Ultimately, blockchain farming and distributed ledger technology (DLT) have the potential to increase efficiency, transparency, and trust throughout agricultural supply chains. Blockchain for agriculture supply chain can empower all market players by building relationships of trust.

The blockchain for supply chain can transform the agricultural industry by:

  • simplifying all stages of the agricultural supply chain
  • tracking a product along its entire path from farmland to store shelf
  • improving food safety and eliminating counterfeit items
  • reducing financial risks and promoting inclusive trade
  • providing farmers and businesses with access to agricultural financial services
  • generating smarter market data for better decision-making with data science in agriculture
  • legally proving certifications to relevant authorities

What are the benefits of blockchain in agriculture supply chain?
How to Apply Blockchain Technology in the Agriculture Supply Chain?
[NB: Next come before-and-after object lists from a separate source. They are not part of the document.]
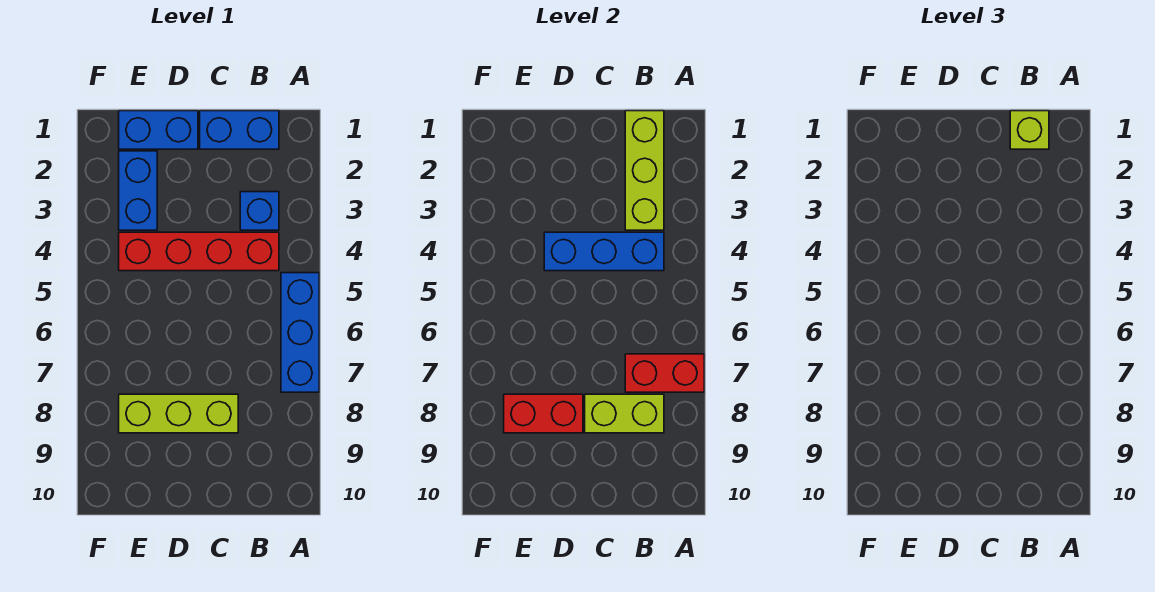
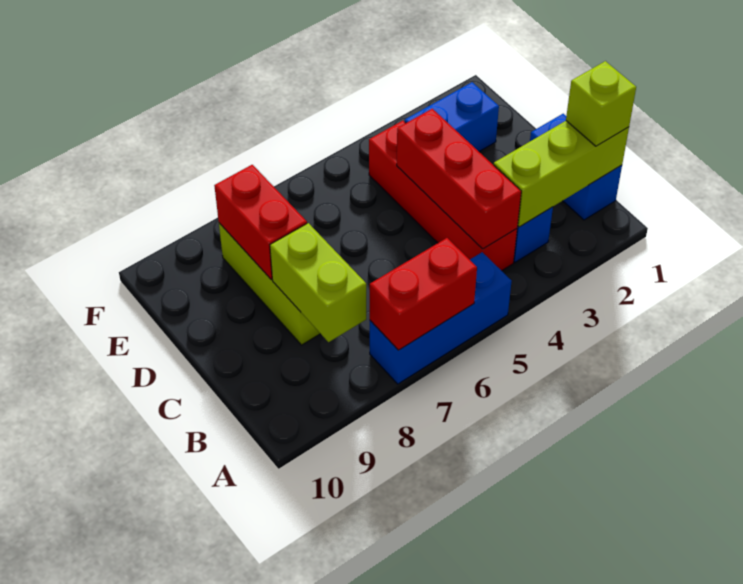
red brick A7:B7 level 2 -> red brick A6:A7 level 2
blue brick B4:D4 level 2 -> red brick B4:D4 level 2
blue brick D1:E1 level 1 -> none

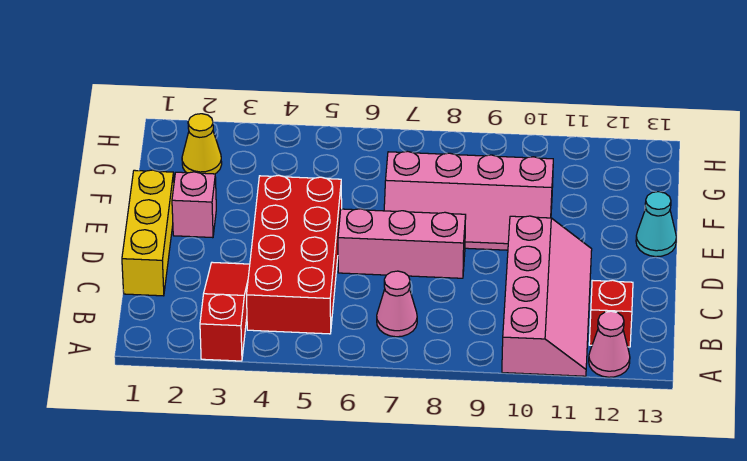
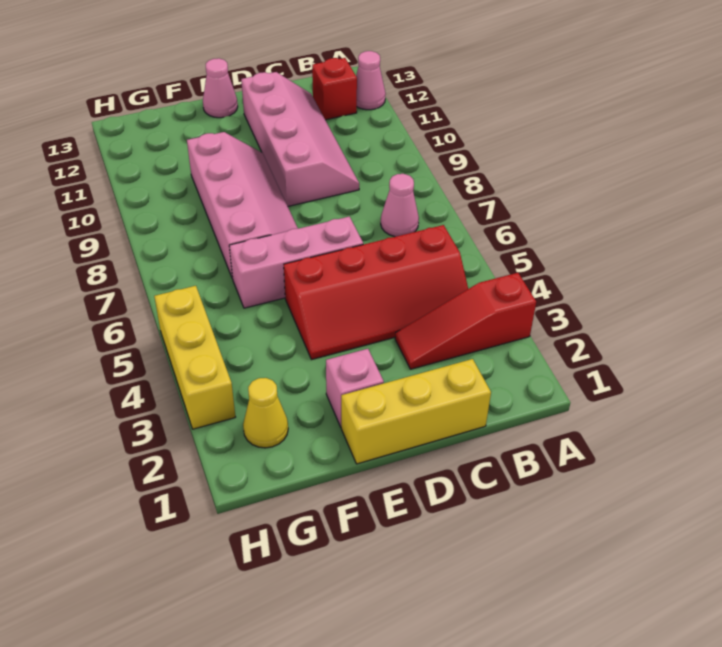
pink slope A10:D11 level 1 top 10 -> pink slope C9:D12 level 1 top D
red brick B4:E5 level 1 -> red slope B4:E5 level 1 top 5
pink brick D6:D8 level 1 -> pink brick D6:F6 level 1
cyan cone E13 level 1 -> pink cone E13 level 1
none -> yellow brick H3:H5 level 1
Challenges of implementing blockchain technology in agriculture and steps to overcome them

Supply chain management in agriculture is more complex than other supply chains, as agricultural production depends on factors like weather, pests, and diseases that are hard to predict and control. The lack of traceability in the agricultural supply chain leads to slower financial transactions and often intensive manual work. In addition, counterfeits may appear at each stage of the supply chain and bring dangerous consequences to all business stakeholders, governments, and consumers.

Negative impact of counterfeits in agriculture
How to Apply Blockchain Technology in the Agriculture Supply Chain?
Source: Counterfeiting in African Agriculture Inputs – Challenges & Solutions

Supply chain blockchain services and initiatives can mitigate the risk of counterfeits and increase the efficiency of blockchain-based agriculture by providing transparency and eliminating intermediate links in the agricultural value chain. In addition, by reducing uncertainty and enabling trust among market players, distributed ledgers and smart contracts provide a real opportunity for more inclusive market participation among smallholders and micro, small, and medium enterprises (MSMEs).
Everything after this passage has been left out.